Activity: Report back every line of the entries that contains "fiets", exactly as written.

Record extracts:
:::::
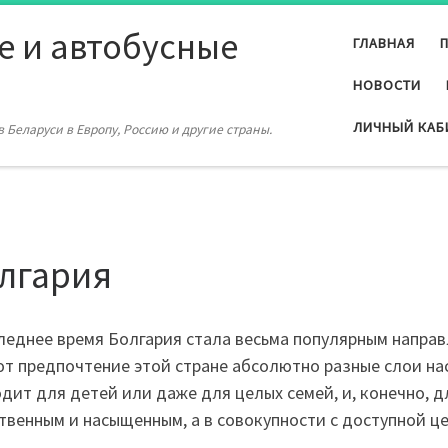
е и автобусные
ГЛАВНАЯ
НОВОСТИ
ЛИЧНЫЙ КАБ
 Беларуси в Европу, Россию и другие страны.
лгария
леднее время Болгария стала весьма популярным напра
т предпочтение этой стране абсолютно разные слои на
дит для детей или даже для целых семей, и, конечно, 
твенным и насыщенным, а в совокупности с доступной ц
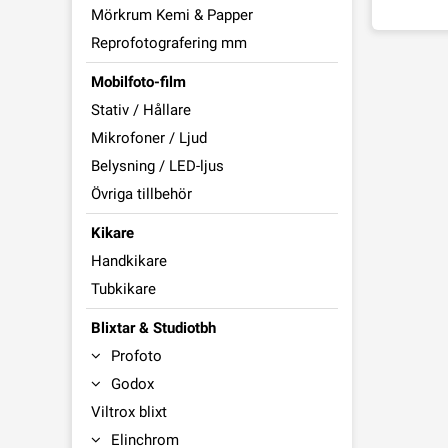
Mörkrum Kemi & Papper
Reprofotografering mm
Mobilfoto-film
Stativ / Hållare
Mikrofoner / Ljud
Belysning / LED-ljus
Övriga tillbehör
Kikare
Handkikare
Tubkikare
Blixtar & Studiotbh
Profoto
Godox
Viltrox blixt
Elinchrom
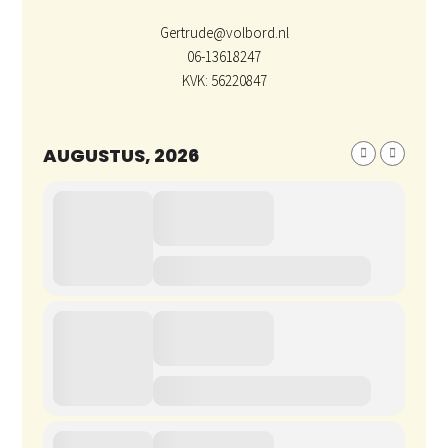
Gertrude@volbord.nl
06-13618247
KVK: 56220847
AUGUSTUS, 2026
:::::
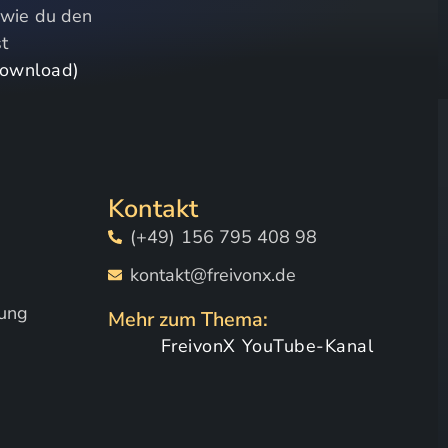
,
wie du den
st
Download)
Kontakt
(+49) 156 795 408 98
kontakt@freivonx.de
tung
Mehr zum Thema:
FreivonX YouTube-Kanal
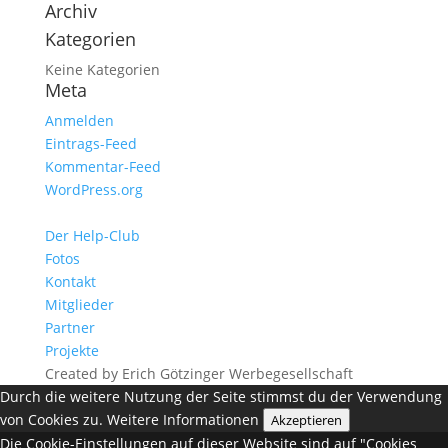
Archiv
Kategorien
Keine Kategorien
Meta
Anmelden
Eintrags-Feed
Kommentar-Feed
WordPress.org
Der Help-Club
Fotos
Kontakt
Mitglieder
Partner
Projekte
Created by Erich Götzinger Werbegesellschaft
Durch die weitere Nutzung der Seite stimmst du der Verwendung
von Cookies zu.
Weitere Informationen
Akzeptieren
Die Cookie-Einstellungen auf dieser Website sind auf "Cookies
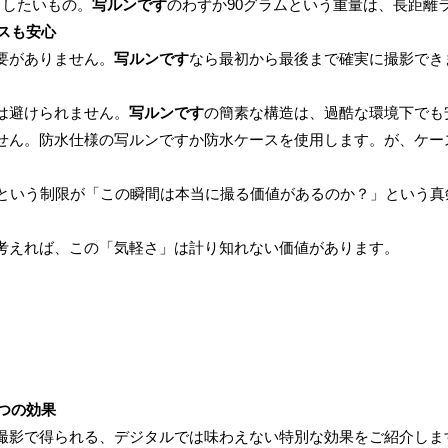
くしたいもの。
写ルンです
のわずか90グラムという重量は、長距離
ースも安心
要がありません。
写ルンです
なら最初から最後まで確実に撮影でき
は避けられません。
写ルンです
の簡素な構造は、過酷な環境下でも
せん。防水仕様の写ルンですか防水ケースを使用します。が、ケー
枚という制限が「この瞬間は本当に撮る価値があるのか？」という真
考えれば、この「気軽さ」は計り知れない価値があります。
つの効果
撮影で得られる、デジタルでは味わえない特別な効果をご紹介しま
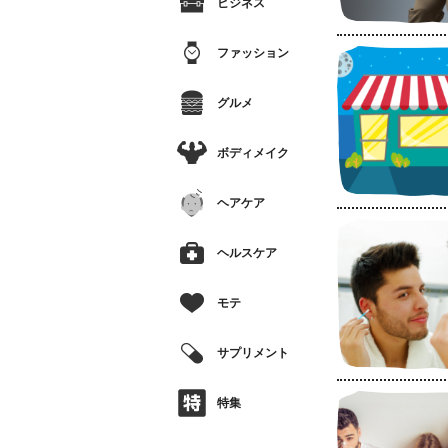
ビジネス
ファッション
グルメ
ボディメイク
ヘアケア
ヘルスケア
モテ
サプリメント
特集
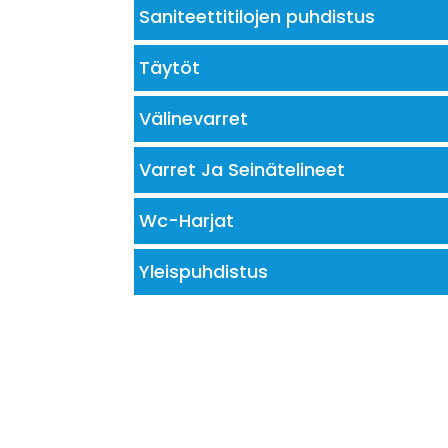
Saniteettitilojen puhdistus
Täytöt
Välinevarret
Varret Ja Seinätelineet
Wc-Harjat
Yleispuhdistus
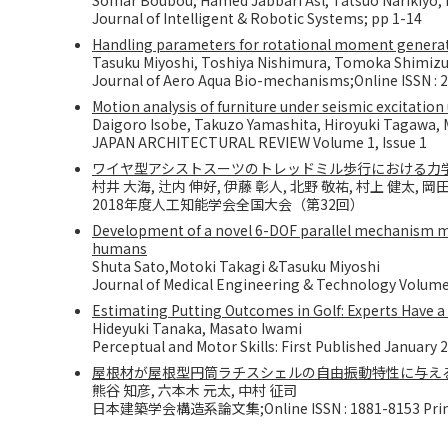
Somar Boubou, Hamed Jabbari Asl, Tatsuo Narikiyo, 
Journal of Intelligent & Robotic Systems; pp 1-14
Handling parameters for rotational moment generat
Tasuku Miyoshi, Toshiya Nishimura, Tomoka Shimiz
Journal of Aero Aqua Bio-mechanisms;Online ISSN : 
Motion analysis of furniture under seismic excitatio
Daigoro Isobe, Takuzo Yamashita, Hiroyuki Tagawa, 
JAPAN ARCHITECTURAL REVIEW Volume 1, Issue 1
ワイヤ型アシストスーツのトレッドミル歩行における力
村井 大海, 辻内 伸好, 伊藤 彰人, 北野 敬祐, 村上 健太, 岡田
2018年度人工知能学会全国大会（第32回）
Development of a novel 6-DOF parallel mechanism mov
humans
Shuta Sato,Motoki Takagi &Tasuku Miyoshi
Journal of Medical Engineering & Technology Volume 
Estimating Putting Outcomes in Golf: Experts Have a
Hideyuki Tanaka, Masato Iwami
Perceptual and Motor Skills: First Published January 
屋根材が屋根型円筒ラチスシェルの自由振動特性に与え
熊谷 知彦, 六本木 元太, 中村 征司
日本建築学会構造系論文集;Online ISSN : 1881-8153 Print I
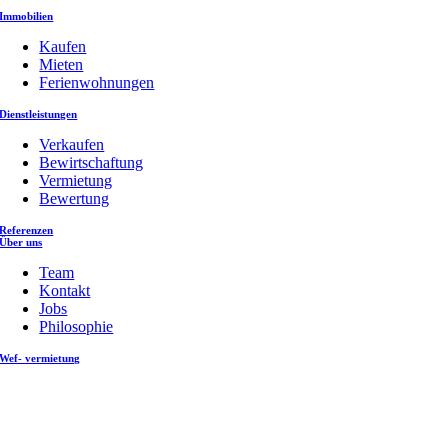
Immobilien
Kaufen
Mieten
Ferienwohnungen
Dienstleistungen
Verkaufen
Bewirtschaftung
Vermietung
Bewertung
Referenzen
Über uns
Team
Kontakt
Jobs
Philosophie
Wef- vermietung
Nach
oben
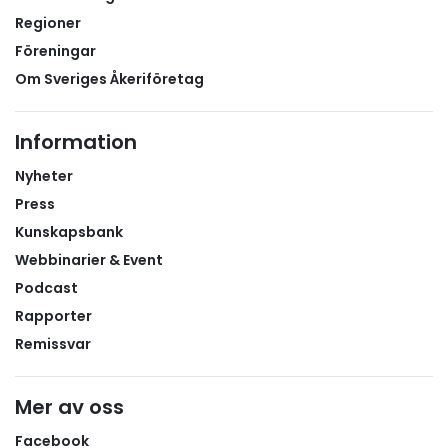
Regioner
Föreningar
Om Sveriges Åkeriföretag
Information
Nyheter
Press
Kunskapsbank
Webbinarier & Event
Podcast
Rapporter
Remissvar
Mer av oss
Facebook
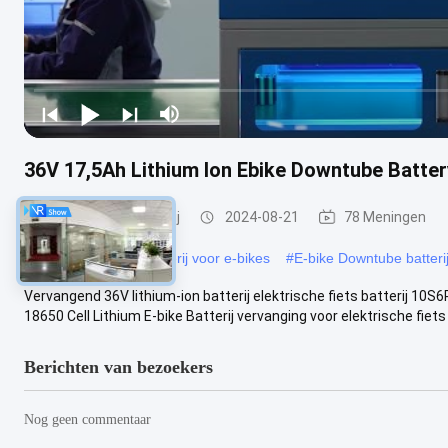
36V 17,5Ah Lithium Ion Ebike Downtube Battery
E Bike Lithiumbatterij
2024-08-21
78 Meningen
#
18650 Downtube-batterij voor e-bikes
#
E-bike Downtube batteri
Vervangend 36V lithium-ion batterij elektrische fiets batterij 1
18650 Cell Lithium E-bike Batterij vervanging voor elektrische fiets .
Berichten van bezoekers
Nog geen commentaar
:::::
Reply:
Vervangend 36V lithium-ion batterij elektrische fiets batterij 1
18650 Cell Lithium E-bike Batterij vervanging voor elektrische fiets .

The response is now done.